This pizza dough is simple and easy to make. You just need a few ingredients and a little muscle power and you will have yourself some wholesome and delicious pizza.
Once the ingredients are combined and you have kneaded the dough, just roll it out and let it rest for about half an hour. The longer you leave it the deeper the base will be. Alternatively, for a thin and crispy pizza, you can top it and bake it straight away after you have rolled it out.
For pizza topping ideas see Clean Eating Wholemeal Pizza.
Clean Eating Wholemeal Pizza Dough
- Yield: 4 Pizzas
This recipe is simple and easy to make. You just need a few ingredients and a little muscle power and you will have yourself some wholesome and delicious pizza dough!
- 2 teaspoons Easy Bake/Fast Action Yeast
- 500 grams Strong Wholemeal Bread Flour
- 5 Tablespoons Olive Oil
- 240 ml Warm Water
- 1/2 teaspoon Fine Sea Salt
- Place the yeast into a large bowl and pour the flour over the top of it.
- Sprinkle the salt over the flour and then make a well in the center of the mixture.
- Pour in the olive oil and warm water and combine with a spoon.
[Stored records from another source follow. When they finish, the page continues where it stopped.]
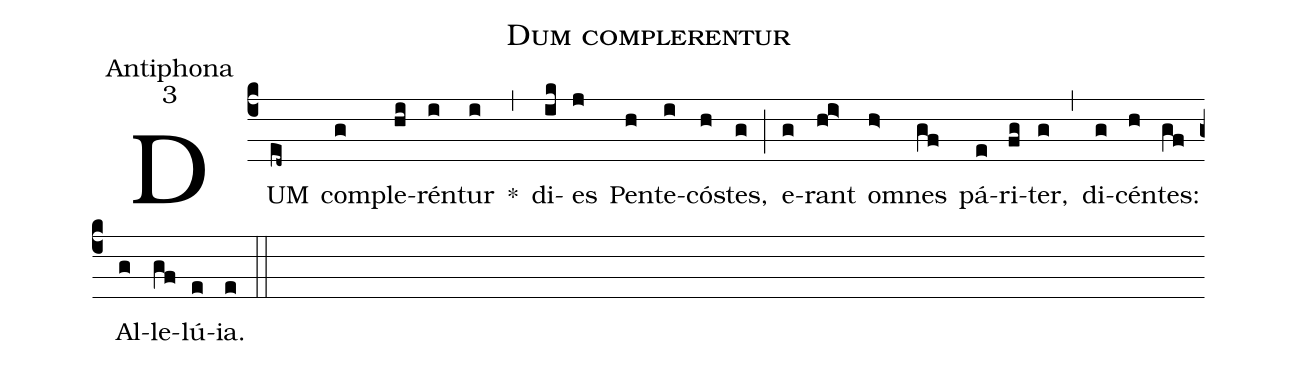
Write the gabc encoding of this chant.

name:Dum complerentur;
office-part:Antiphona;
mode:3;
%%
(c4) DUM(ed~) com(g)ple(hi)rén(i)tur(i) *(,) di(ik)es(j) Pen(h)te(i)có(h)stes,(g) (;) e(g)rant(hi>) o(h>)mnes(gf) pá(e)ri(fg)ter,(g) (,) di(g)cén(h)tes:(gf) Al(g)le(gf)lú(e)ia.(e) (::)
- Once the mixture is mostly combined, get your hands in and bring everything together to form a ball.
- Take the ball out onto a lightly floured surface and knead for 10 minutes.
- Once kneaded, cut the dough into 4 equal pieces
- Roll out each of the 4 pieces of dough until they are approximately 0.5cm thick and place them onto a baking tray lined with grease proof paper.
- Cover the rolled out pizza bases with a tea towel and leave to rise for about 30 minutes.
- Preheat the oven to 200°C and prepare your pizza toppings whilst you wait.
- After 30 minutes, top your pizza with your desired toppings and then bake in the oven for 25 minutes, until cooked. (You can use a spatula to lift up the pizza so that you can check if the dough is cooked at the bottom).